Clouds, Climate Predictions, and Possible Surprises in Warm Climates

Colloquium
Tapio Schneider
Thursday, March 14, 2019 · 4:00 pm
ESB 5104-06
Hosted by
Christian Schoof

Clouds, Climate Predictions, and Possible Surprises in Warm Climates

While climate change is certain, precisely how climate will change is less clear. Uncertainties arise from the representation of small-scale processes such as clouds and turbulence. Moreover, these uncertainties are poorly quantified; the ensemble of existing climate models may not span the range of possible climate outcomes. I will illustrate this with an example from the dynamics of stratocumulus clouds, which are crucial for Earth’s energy balance. Large-eddy simulations of stratocumulus clouds show that they can exhibit an instability that leads to dramatic global warming under high greenhouse gas concentrations—an instability that does not seem to be captured by current climate models and whose probability of occurrence cannot be assessed with current models.

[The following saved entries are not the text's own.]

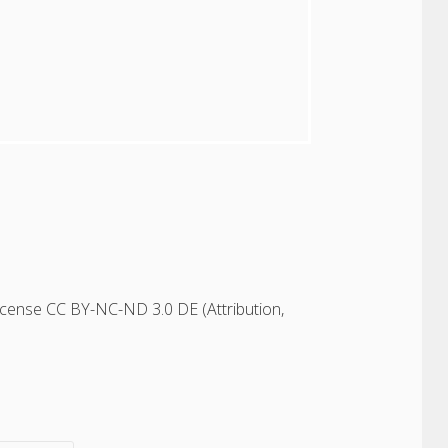
icense CC BY-NC-ND 3.0 DE (Attribution,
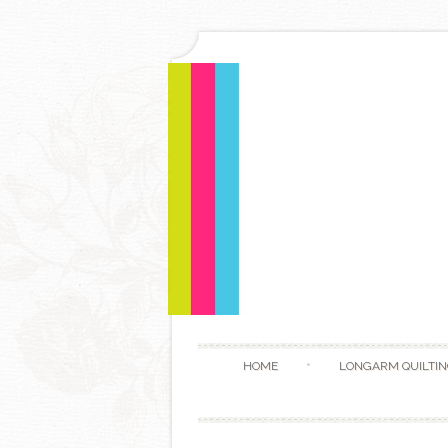
HOME
LONGARM QUILTIN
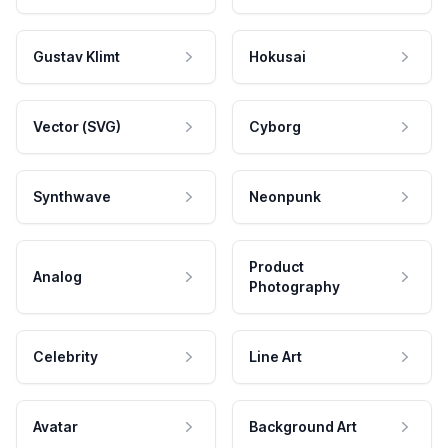
Gustav Klimt
Hokusai
Vector (SVG)
Cyborg
Synthwave
Neonpunk
Product
Analog
Photography
Celebrity
Line Art
Avatar
Background Art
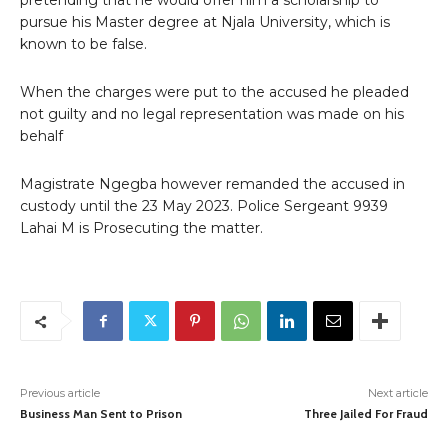
pretending that he would offer him a scholarship to
pursue his Master degree at Njala University, which is
known to be false.
When the charges were put to the accused he pleaded
not guilty and no legal representation was made on his
behalf
Magistrate Ngegba however remanded the accused in
custody until the 23 May 2023. Police Sergeant 9939
Lahai M is Prosecuting the matter.
Previous article
Next article
Business Man Sent to Prison
Three Jailed For Fraud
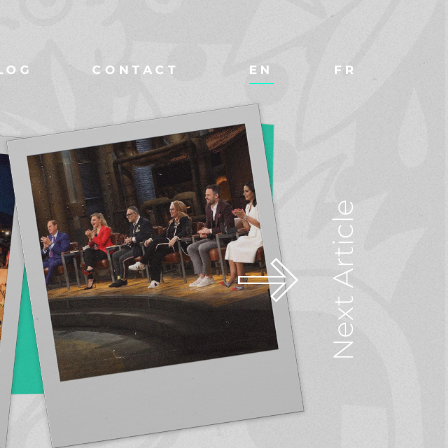
LOG
CONTACT
EN
FR
Next Article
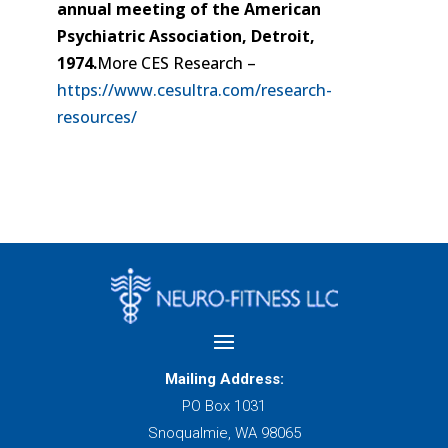
annual meeting of the American
Psychiatric Association, Detroit,
1974.
More CES Research –
https://www.cesultra.com/research-
resources/
Mailing Address:
PO Box 1031
Snoqualmie, WA 98065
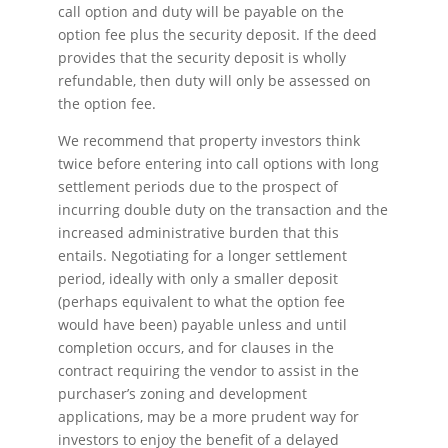
call option and duty will be payable on the
option fee plus the security deposit. If the deed
provides that the security deposit is wholly
refundable, then duty will only be assessed on
the option fee.
We recommend that property investors think
twice before entering into call options with long
settlement periods due to the prospect of
incurring double duty on the transaction and the
increased administrative burden that this
entails. Negotiating for a longer settlement
period, ideally with only a smaller deposit
(perhaps equivalent to what the option fee
would have been) payable unless and until
completion occurs, and for clauses in the
contract requiring the vendor to assist in the
purchaser’s zoning and development
applications, may be a more prudent way for
investors to enjoy the benefit of a delayed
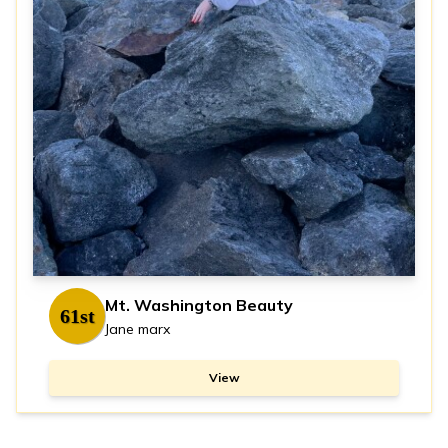
Mt. Washington Beauty
61st
Jane marx
View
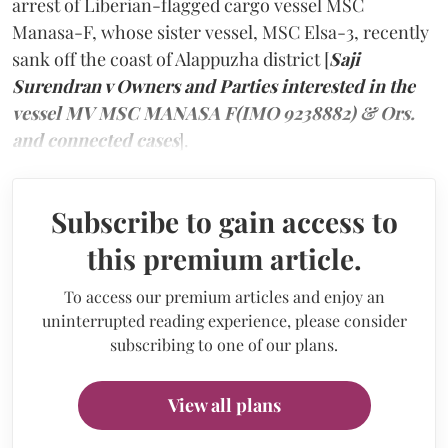
arrest of Liberian-flagged cargo vessel MSC
Manasa-F, whose sister vessel, MSC Elsa-3, recently
sank off the coast of Alappuzha district [
Saji
Surendran v Owners and Parties interested in the
vessel MV MSC MANASA F(IMO 9238882) & Ors.
and connected cases
].
Subscribe to gain access to
this premium article.
To access our premium articles and enjoy an
uninterrupted reading experience, please consider
subscribing to one of our plans.
View all plans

Breakthroughs in the accuracy of climate projections and in the quantification of their uncertainties are now within reach, thanks to advances in the computational and data sciences and in the availability of Earth observations from space and from the ground. To achieve a step change in accuracy of climate projections, we are developing a new Earth system modeling platform. Developed by a university consortium dubbed the Climate Modeling Alliance (CliMA), it will fuse an Earth system model (ESM) with global observations and targeted local high-resolution simulations of clouds and other elements of the Earth system. CliMA capitalizes on advances in data assimilation and machine learning to develop an ESM that automatically learns from diverse data sources, be they observations from space or data generated computationally in high-resolution simulations.